Page images and extracted text:
○ ○ ○ ○ ○ ○ ○

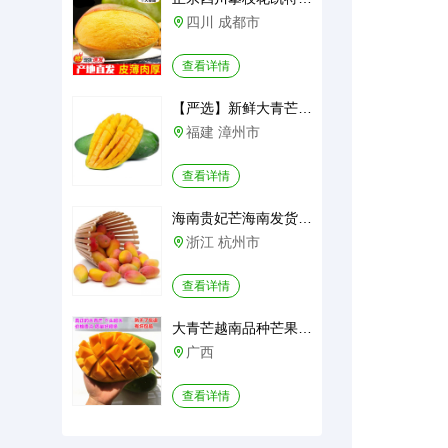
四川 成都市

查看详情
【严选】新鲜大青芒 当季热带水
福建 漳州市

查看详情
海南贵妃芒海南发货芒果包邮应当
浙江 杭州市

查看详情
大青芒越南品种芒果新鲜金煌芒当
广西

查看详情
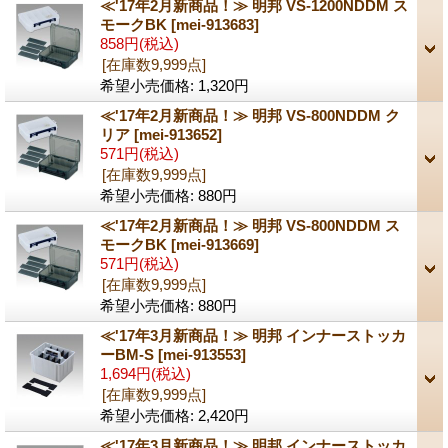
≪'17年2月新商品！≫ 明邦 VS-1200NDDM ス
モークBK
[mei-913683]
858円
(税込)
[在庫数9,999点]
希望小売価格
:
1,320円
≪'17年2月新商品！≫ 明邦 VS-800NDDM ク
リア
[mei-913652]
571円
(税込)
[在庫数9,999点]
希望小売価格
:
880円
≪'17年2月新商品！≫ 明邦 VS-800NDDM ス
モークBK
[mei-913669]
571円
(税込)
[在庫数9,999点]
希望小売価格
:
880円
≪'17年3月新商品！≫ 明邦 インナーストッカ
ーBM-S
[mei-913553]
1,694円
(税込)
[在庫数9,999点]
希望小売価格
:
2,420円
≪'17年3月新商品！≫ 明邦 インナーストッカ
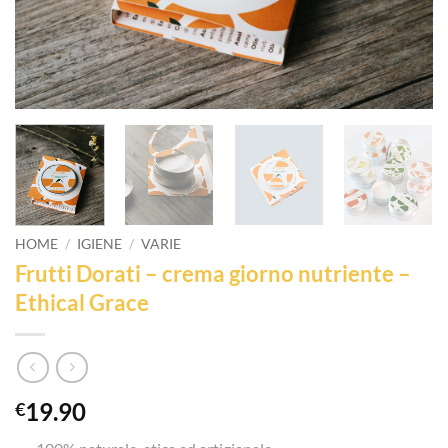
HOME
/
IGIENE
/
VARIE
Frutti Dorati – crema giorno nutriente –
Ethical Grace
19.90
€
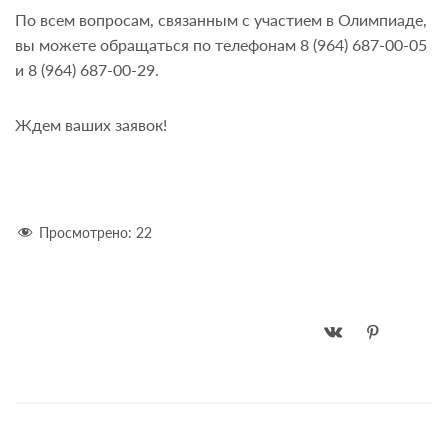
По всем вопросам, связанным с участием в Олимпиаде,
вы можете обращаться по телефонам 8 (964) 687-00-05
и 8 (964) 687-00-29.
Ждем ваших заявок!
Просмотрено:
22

○ ○ ○ ○ ○ ○ ○

Write out the data above exactly as it appears, but without any image.

四川 成都市

查看详情
【严选】新鲜大青芒 当季热带水
福建 漳州市

查看详情
海南贵妃芒海南发货芒果包邮应当
浙江 杭州市

查看详情
大青芒越南品种芒果新鲜金煌芒当
广西

查看详情
≪'17年2月新商品！≫ 明邦 VS-1200NDDM ス
モークBK
[mei-913683]
858円
(税込)
[在庫数9,999点]
希望小売価格
:
1,320円
≪'17年2月新商品！≫ 明邦 VS-800NDDM ク
リア
[mei-913652]
571円
(税込)
[在庫数9,999点]
希望小売価格
:
880円
≪'17年2月新商品！≫ 明邦 VS-800NDDM ス
モークBK
[mei-913669]
571円
(税込)
[在庫数9,999点]
希望小売価格
:
880円
≪'17年3月新商品！≫ 明邦 インナーストッカ
ーBM-S
[mei-913553]
1,694円
(税込)
[在庫数9,999点]
希望小売価格
:
2,420円
≪'17年3月新商品！≫ 明邦 インナーストッカ
HOME
/
IGIENE
/
VARIE
Frutti Dorati – crema giorno nutriente –
Ethical Grace
19.90
€
По всем вопросам, связанным с участием в Олимпиаде,
вы можете обращаться по телефонам 8 (964) 687-00-05
и 8 (964) 687-00-29.
Ждем ваших заявок!
Просмотрено:
22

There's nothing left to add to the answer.